Sunday, August 9, 2009

Books as Decaying Media/Medium (As If We Didn't Already Know This)

A great piece in the New York Times, In a Digital Future, Textbooks Are History, details what most outside the humanities already know. That may seem like somewhat of a dig at the humanities (and I do believe that there are multi-medium digital humanists out there) but the last stand for the traditional format logocentrically-bound physical monograph seems to continue to be propagated by those mono-medium old school literature-ish professors often found in humanities departments. Oh, there's often collusion with the management of school bookstores too. At least that's been my experience at North Carolina's flagship institution, as well as at a few other spots along the way. My take is that it's a losing battle and I'd be worried about what relevance I'd have when the last salvos are placed. I guess there is always room to expand the teaching pool in Classics departments. And, important to note, it's not possible for curriculum to stricture students into affinity for traditional textbooks. Pretty soon, the students will choose to boycott such courses and spaces. We already see this in declining statistics for humanities majors and minors. The NY Times piece is a good profile of where students are "at" these days, especially en route to post-secondary education. I've pasted a telling blurb below.

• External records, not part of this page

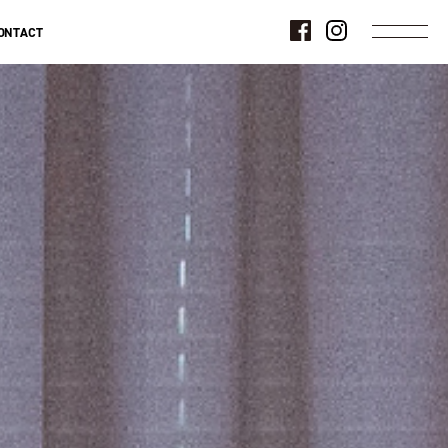
ONTACT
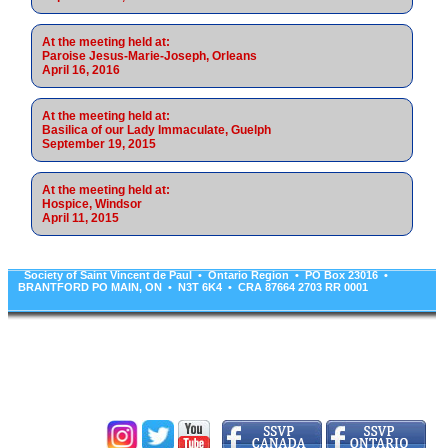
At the meeting held at:
Paroise Jesus-Marie-Joseph, Orleans
April 16, 2016
At the meeting held at:
Basilica of our Lady Immaculate, Guelph
September 19, 2015
At the meeting held at:
Hospice, Windsor
April 11, 2015
Society of Saint Vincent de Paul • Ontario Region • PO Box 23016 •
BRANTFORD PO MAIN, ON • N3T 6K4 • CRA 87664 2703 RR 0001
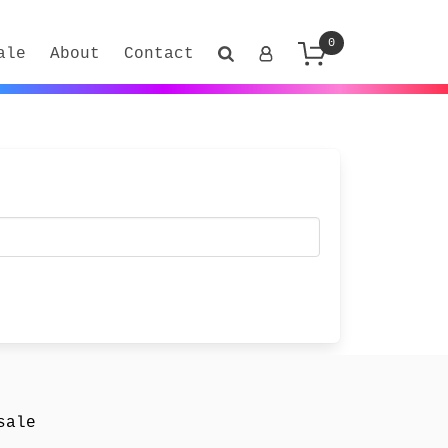
0
ale
About
Contact
sale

Textbooks have not gone the way of the scroll yet, but many educators say that it will not be long before they are replaced by digital versions — or supplanted altogether by lessons assembled from the wealth of free courseware, educational games, videos and projects on the Web.

Saturday, August 1, 2009

Google Book Project: A Contrarian Perspective

Google's mass digitization project, that is the Google Book Search Project, is often severely criticized by academics and librarians. The critiques typically run along the lines that it's a corporate initiative to make money and that the once-included librarian community is now on the outside looking in. I can see this critique. Sadly, it's standard critique from the left (of which I am a part) but it is the privileged left that make this critique. The progressives that want to (or are forced to) grapple and harness threads of opportunity in Google's hegemonic machinations have a different take. Last Wednesday, Howard University's School of Law hosted a forum that showcased some of these useful progressive perspectives on the Google Book Project.

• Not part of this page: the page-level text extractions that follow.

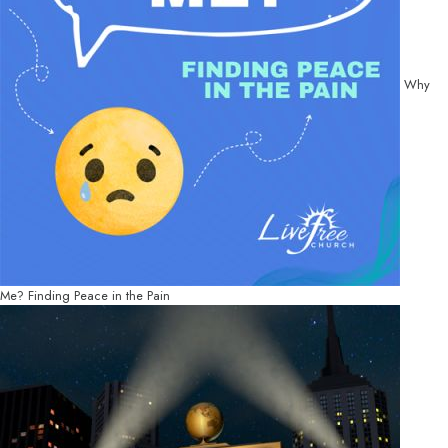
Why
Me? Finding Peace in the Pain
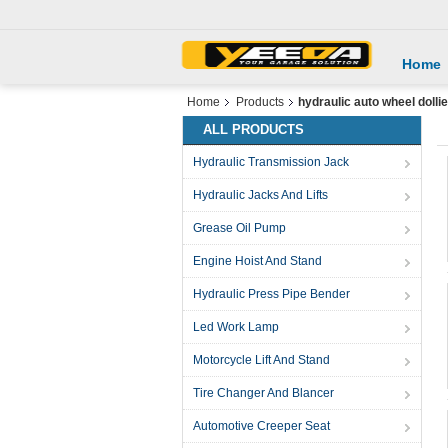
Home
Home
Products
hydraulic auto wheel dolli
ALL PRODUCTS
Hydraulic Transmission Jack
Hydraulic Jacks And Lifts
Grease Oil Pump
Engine Hoist And Stand
Hydraulic Press Pipe Bender
Led Work Lamp
Motorcycle Lift And Stand
Tire Changer And Blancer
Automotive Creeper Seat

My point is that Google's hegemony isn't strictly deterministic, nor is it monolithic. Ala Michel de Certeau, there are tactics to Google's strategies. Or, to invoke other revolutionary refrains, by any means necessary...using the master's tools to dismantle the house...etc. These adages are familiar and the point is that engagement with this hegemony is inevitable and necessary. It can even yield more socially just outcomes. The only untenable action that is truly stricturing and oppressive is the weak liberal (v. strong engaged liberal) lament made from privilege spaces (i.e., flagship research one schools) without any alternate path toward social justice (e.g., Google will give inner city kids in D.C. access whereas a local elite institution will not).

There are a few quotes below, some links, and a fantastic video of Rhea Ballard-Thrower (a must-view for librarians especially).

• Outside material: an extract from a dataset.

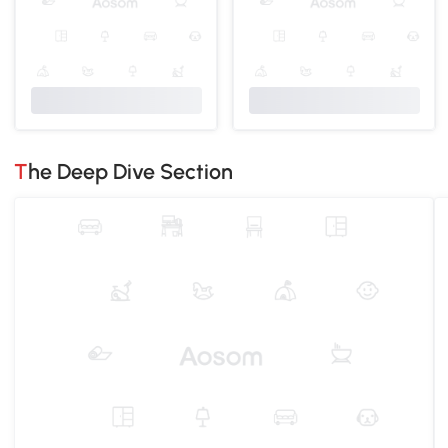
The Deep Dive Section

"The idea that a student in Boston at a very exclusive private school can read the same books that a student somewhere in an underfunded, urban public school, that they can have the same access to the same materials is actually just amazing," said Professor Rhea Ballard-Thrower, law librarian at the Howard law school. "Books are the great equaliser."

"This project is part of a larger effort to democratise knowledge," Wade Henderson, president and CEO of the Leadership Conference on Civil Rights, said during a forum on the book settlement, hosted by the Howard law school. "To me, this project is so crucial because it helps to level the playing field at the most fundamental intersection of rights, knowledge and advocacy."